Un épisode de chaleur d’une intensité et d’une précocité exceptionnelles frappe la France. Le Centre-Ouest est particulièrement touché jusqu’à la fin du mois de mai avec des températures pouvant atteindre 38 degrés.
Actuellement, un dôme de chaleur persiste sur tout le territoire européen, faisant grimper les températures. Les seuils nécessaires pour déclarer une « vague de chaleur » pourraient être franchis d’ici la fin mai 2026 en France, une première dans l’histoire. « C’est la plus précoce jamais enregistrée, précédemment, le plus tôt avait été juin 2012, qui avait débuté le 15 juin », précise Matthieu Sorel, climatologue à Météo-France, lors d’une conférence de presse conjointe avec le ministère de la Santé.
Intense, précoce et durable
« Historique, inédit, exceptionnel » : ces adjectifs illustrent parfaitement ce phénomène qui affecte le continent depuis le week-end de Pentecôte. Selon les climatologues, bien qu’il ne soit pas totalement inattendu, « il est surprenant en raison des niveaux de chaleur mesurés ». La France a déjà été témoin d’événements similaires en 1947, 1953, 1992, 2005, 2017 et 2022, mais celui-ci se distingue par son intensité et sa précocité.
Adrien Warnan, prévisionniste à Météo-France, confirme : « Jamais un tel événement n’avait eu lieu avant l’arrivée de l’été météorologique, qui débute le 1er juin. » Les températures devraient continuer à augmenter jour après jour jusqu'à fin mai. Initialement, le nord-ouest a été le plus touché, où des records de chaleur historiques ont été battus, mais « l’Anjou, le Poitou, les Charentes et le nord de la Gironde » seront particulièrement affectés, avec des températures entre 35 et 38 degrés.
Pour la journée de mercredi, treize départements seront placés en vigilance orange, dont les Deux-Sèvres. « Dans le Languedoc, nous pourrions même dépasser les 39 degrés, ce qui est totalement inédit pour ce mois de mai », souligne Warnan.
Des anomalies de températures de près de 15 degrés
Dimanche, la vigilance jaune pour chaleur/canicule a été établie dans le Finistère, un événement marquant car c’est la première fois depuis 2004 que ce type d’alerte est mise en place. « Cela survient après la canicule meurtrière de 2003 », souligne Olivier Caumont de Météo-France.
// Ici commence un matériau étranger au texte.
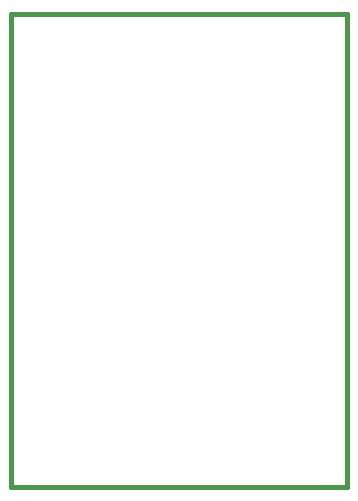
<source format=gbr>
G04 (created by PCBNEW-RS274X (2012-01-19 BZR 3256)-stable) date Fri 09 Mar 2012 12:00:35 PM CET*
G01*
G70*
G90*
%MOIN*%
G04 Gerber Fmt 3.4, Leading zero omitted, Abs format*
%FSLAX34Y34*%
G04 APERTURE LIST*
%ADD10C,0.006000*%
%ADD11C,0.015000*%
G04 APERTURE END LIST*
G54D10*
G54D11*
X24311Y-34547D02*
X24311Y-18799D01*
X35531Y-34547D02*
X24311Y-34547D01*
X35531Y-18799D02*
X35531Y-34547D01*
X24311Y-18799D02*
X35531Y-18799D01*
M02*

</source>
Comme le fait remarquer Warnan, « sur les images satellites, il faut chercher les nuages. L’anticyclone, très stable, engendre ce dôme de chaleur qui est difficile à déplacer, causant une hausse constante des températures. » Depuis le week-end de Pentecôte, les températures dépassent souvent les 35°C l’après-midi et ne descendent pas sous les 20°C la nuit, avec des anomalies de presque 15 degrés par rapport aux normales saisonnières.
Cela ne présage en rien de l’été qu’on va connaître
Matthieu Sorel souligne que cette vague de chaleur pourrait être annonciatrice de « phénomènes qui deviendront plus fréquents, plus précoces et plus persistants à l’avenir ». Cependant, il insiste sur le fait que cet épisode ne reflète pas ce que sera l’été 2026, qualifiant ce moment d'« exceptionnel ».
Certains ont même qualifié cette situation d’« ovni climatique », une expression qui ressurgit après avoir été utilisée en juin 2003. « Ce terme a été oublié, mais aujourd'hui, nous faisons face à un phénomène extrême. Tous les superlatifs sont possibles pour le décrire. »
Les autorités sont sur le qui-vive, rappelant que l’État est mobilisé. Les préfets ont la capacité de déclencher des plans de secours ou de prévention. Santé publique France souligne les conséquences potentielles sur la santé, avec une augmentation des passages aux urgences durant les canicules et une hausse de la mortalité. « Il est crucial d’adopter des comportements adaptés, » insiste Sandrine Randriamampianina de Santé publique France. Des mesures telles que « limiter les activités physiques » sont essentielles.
Le Premier ministre Sébastien Lecornu prévoit une réunion intergouvernementale pour discuter de cette situation avec divers ministres concernés. Lors de cette rencontre, il sera question de l’accueil du public, de l’état des nappes phréatiques et du risque d’incendies de forêt. La porte-parole du gouvernement, Maud Bregeon, a évoqué « sept décès, dont au moins cinq noyades » liés à cet épisode de chaleur extrême.